# Whats your opinion?



## Mattuk (Oct 16, 2010)

I'm interested in what any of you think is the most coveted game in North America & Canada? Say what ever you think its your choice!


----------



## shakari (Feb 24, 2010)

I'd love to take a big bear and also try some of their wingshooting & fishing.


----------



## ebbs (Feb 7, 2010)

MOST coveted or MY most coveted?

I'd say most coveted is either Bighorn or Stone Sheep and/or the Grizzly bear.

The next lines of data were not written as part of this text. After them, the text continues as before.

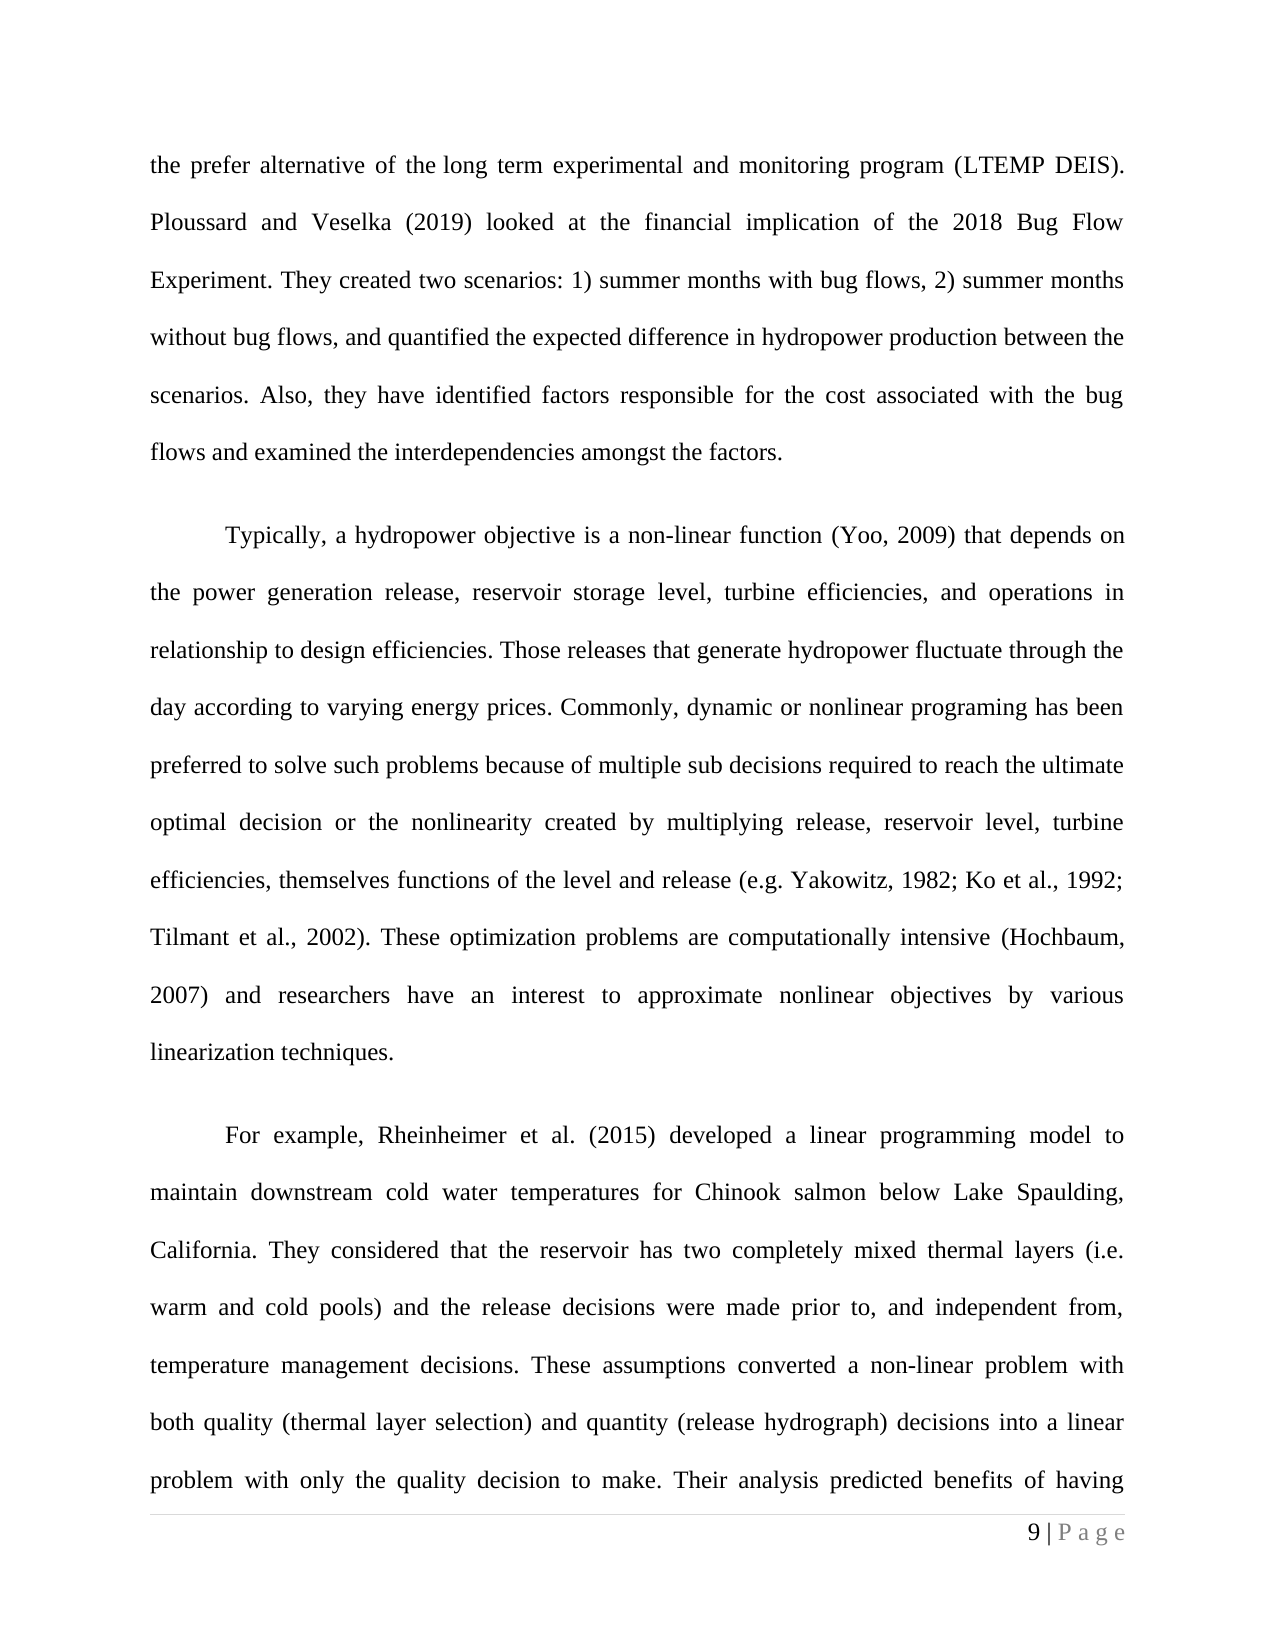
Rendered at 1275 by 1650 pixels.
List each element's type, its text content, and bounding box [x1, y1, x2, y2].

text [150, 150, 1125, 466]
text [150, 1120, 1125, 1494]
text Typically, a hydropower objective is a non-linear function (Yoo, 2009) that depends on the power generation release, reservoir storage level, turbine efficiencies, and operations in relationship to design efficiencies. Those releases that generate hydropower fluctuate through the day according to varying energy prices. Commonly, dynamic or nonlinear programing has been preferred to solve such problems because of multiple sub decisions required to reach the ultimate optimal decision or the nonlinearity created by multiplying release, reservoir level, turbine efficiencies, themselves functions of the level and release (e.g. Yakowitz, 1982; Ko et al., 1992; Tilmant et al., 2002). These optimization problems are computationally intensive (Hochbaum, 2007) and researchers have an interest to approximate nonlinear objectives by various linearization techniques. [150, 520, 1125, 1066]
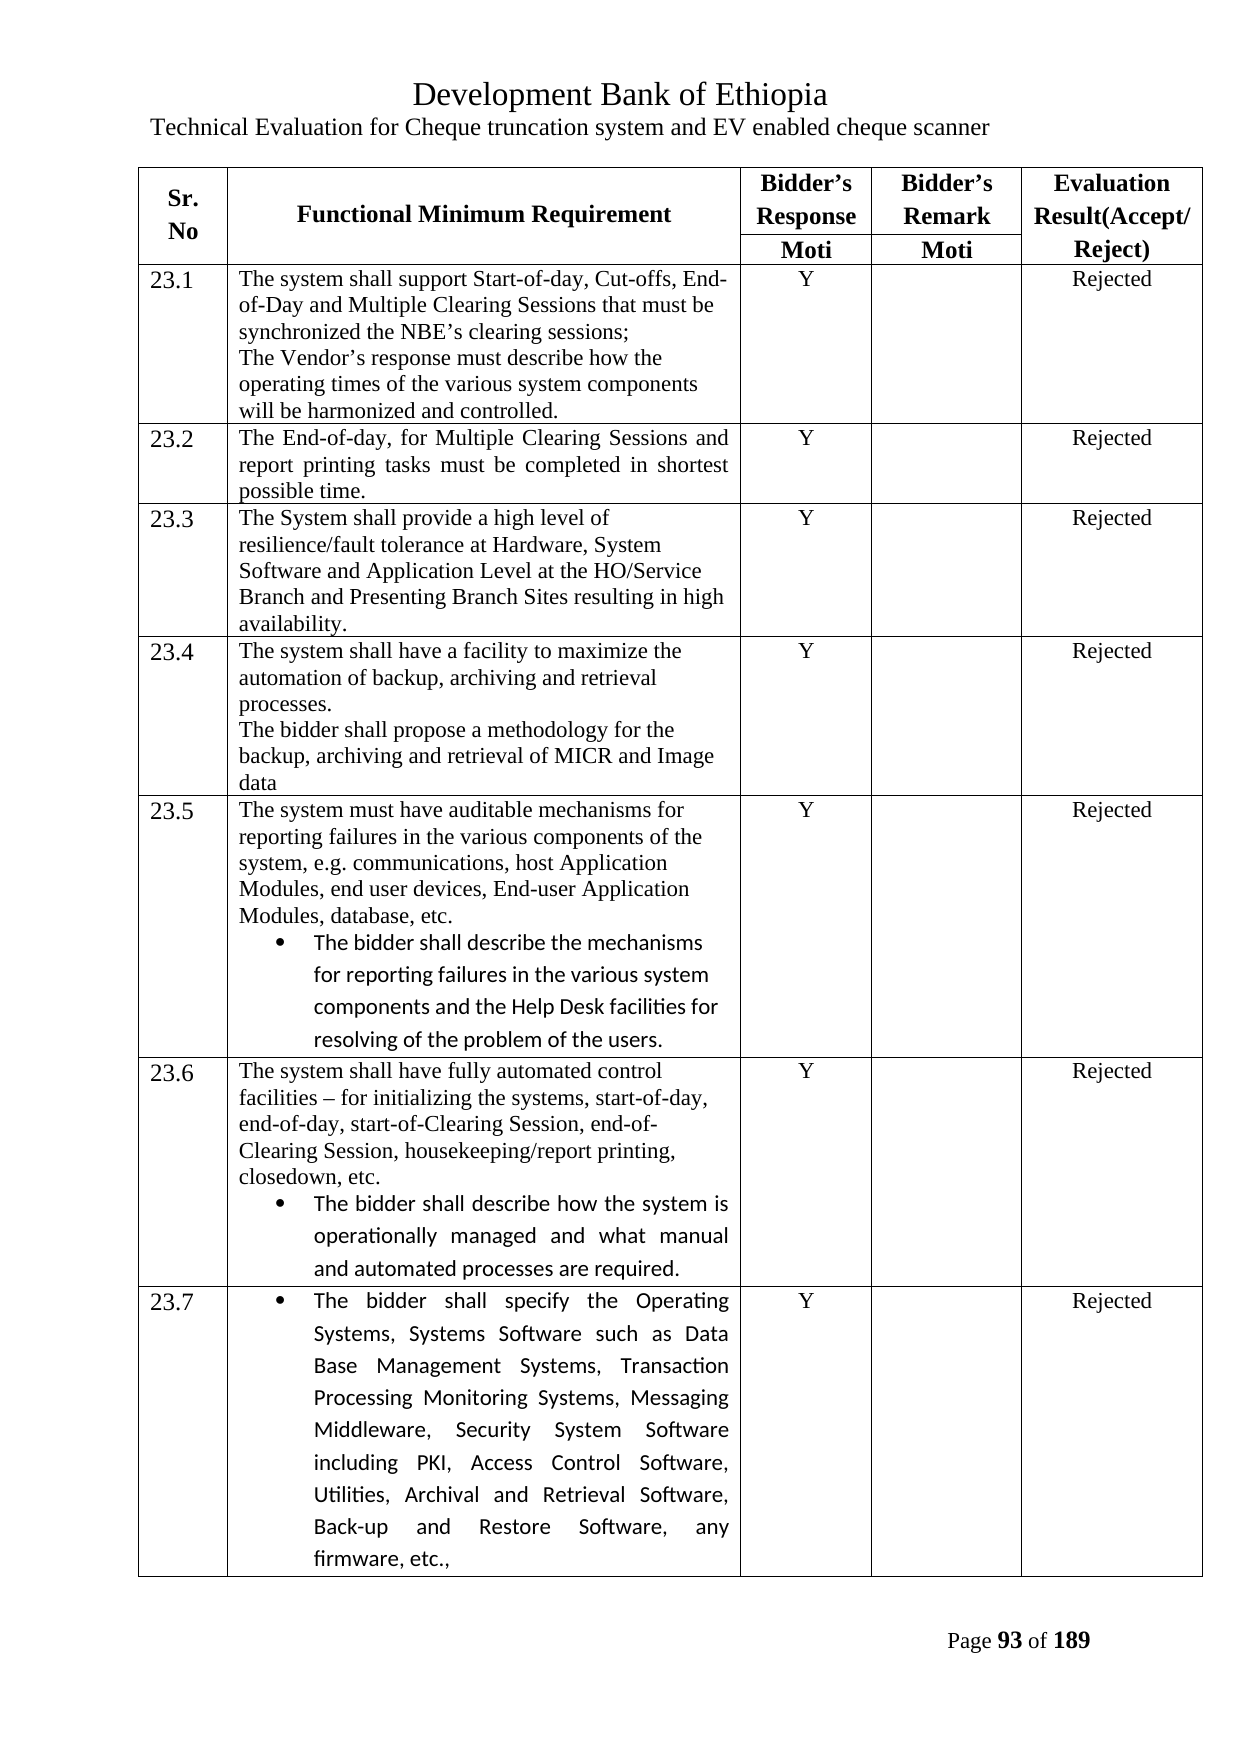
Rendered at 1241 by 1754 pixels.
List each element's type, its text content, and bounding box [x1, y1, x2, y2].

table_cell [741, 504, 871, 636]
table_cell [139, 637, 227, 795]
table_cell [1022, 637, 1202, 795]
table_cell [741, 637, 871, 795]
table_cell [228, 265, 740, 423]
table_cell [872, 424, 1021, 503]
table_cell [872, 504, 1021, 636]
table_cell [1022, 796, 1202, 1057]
table_header Functional Minimum Requirement [228, 168, 740, 264]
table_cell Moti [741, 235, 871, 264]
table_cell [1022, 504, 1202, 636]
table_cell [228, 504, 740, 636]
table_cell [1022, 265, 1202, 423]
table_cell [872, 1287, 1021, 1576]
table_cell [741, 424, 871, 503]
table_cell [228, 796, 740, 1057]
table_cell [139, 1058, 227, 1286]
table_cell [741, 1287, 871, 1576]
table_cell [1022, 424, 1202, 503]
table_header Sr. No [139, 168, 227, 264]
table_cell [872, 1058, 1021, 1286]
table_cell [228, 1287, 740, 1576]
table_cell Moti [872, 235, 1021, 264]
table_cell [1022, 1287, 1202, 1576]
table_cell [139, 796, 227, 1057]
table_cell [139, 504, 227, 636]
table_header Bidder’s Response [741, 168, 871, 234]
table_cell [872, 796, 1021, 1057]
table_header Bidder’s Remark [872, 168, 1021, 234]
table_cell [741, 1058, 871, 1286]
table_header Evaluation Result(Accept/Reject) [1022, 168, 1202, 264]
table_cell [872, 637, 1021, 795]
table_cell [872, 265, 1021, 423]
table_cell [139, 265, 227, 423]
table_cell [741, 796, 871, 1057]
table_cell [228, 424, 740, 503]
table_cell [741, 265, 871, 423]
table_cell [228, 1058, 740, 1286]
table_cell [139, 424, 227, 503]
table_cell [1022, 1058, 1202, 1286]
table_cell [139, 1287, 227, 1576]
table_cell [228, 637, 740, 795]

MY most coveted would be Yukon Moose with a bow, or a Mountain Lion coming to a call.


----------



## Mattuk (Oct 16, 2010)

ebbs its up to you, what you think or what you want!


----------



## youngdon (Mar 10, 2010)

I would guess a big 6x6 elk would be the most coveted. Or perhaps a monster Whitetail.


----------



## shakari (Feb 24, 2010)

It strikes me that a lot of Americans are sheep mad and I can fully understand that....... but it's not for because my little legs are far too short for those bloody great mountains!


----------



## Mattuk (Oct 16, 2010)

For me a big Cougar in BC, stalked in the snow. Then a big Wolf from Idaho coming to a call and then a bloody big Grizzly.


----------